Treasury and the Office of Management and Budget (OMB) signed a memorandum of agreement (MOA) on June 9 that ends the review of tax regulations by OMB’s Office of Information and Regulatory Affairs (OIRA). The decision could speed up the regulatory process but removes an extra venue for taxpayers to lobby on guidance.
The new agreement effectively reverses a Trump administration policy that had subjected tax regulations to review for the first time in decades. Executive Order 12866 issued by President Clinton in 1993 generally requires federal agencies to submit major regulations to OIRA for review. But under a series of long-standing MOAs, tax regulations were generally exempt from these requirements. President Trump ended that in 2018 with an MOA that required tax regulations to undergo OIRA review if the regulations raised novel legal or policy issues, interfered with action by another agency, or had a non-revenue economic impact of $100 million or more.

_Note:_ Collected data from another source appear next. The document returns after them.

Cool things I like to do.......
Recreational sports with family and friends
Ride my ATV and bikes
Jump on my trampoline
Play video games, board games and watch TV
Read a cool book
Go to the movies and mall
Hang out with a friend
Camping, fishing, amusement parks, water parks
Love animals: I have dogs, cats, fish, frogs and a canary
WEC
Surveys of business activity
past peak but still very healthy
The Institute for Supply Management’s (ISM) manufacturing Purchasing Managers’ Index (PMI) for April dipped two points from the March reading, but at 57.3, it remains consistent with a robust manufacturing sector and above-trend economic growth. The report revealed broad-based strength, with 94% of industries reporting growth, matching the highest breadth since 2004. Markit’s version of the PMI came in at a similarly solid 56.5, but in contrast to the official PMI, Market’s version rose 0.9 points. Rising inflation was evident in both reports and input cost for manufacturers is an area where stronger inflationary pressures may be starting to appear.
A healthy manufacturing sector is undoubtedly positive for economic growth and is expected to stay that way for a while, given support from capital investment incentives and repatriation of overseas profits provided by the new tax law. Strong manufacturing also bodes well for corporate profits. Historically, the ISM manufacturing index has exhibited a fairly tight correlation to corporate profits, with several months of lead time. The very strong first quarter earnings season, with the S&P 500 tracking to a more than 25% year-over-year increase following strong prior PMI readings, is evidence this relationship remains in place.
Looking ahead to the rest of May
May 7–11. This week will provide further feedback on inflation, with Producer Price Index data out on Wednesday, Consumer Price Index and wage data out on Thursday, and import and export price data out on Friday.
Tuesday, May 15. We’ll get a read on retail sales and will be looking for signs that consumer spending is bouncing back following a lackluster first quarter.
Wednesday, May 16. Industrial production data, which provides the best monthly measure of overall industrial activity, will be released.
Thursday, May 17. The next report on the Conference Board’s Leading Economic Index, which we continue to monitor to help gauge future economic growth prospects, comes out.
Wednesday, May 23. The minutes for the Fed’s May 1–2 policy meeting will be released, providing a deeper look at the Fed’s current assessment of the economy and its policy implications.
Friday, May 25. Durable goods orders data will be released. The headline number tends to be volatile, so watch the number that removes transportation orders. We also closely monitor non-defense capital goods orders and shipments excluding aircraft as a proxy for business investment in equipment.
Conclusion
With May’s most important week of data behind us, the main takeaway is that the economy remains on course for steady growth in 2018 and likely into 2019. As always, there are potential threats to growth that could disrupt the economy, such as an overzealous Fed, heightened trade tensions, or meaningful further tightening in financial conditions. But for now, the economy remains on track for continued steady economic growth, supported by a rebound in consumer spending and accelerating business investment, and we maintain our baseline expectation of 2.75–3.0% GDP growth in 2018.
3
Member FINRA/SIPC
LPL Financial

In practice, nearly all meaningful regulations were submitted to OIRA for review over the past five years. The impact of review could be publicly gauged, as disclosure rules allowed for taxpayers to view any changes made to guidance after the OIRA review. Many taxpayers lobbying on regulatory issues had hoped to find a more receptive audience at OIRA than at Treasury, but substantive changes during the OIRA review process were relatively rare. OIRA did often prompt Treasury to further explain their reasoning in preambles. Treasury appears likely to retain the practice of expansive preambles to combat an increasing trend to challenge tax regulations on procedural grounds.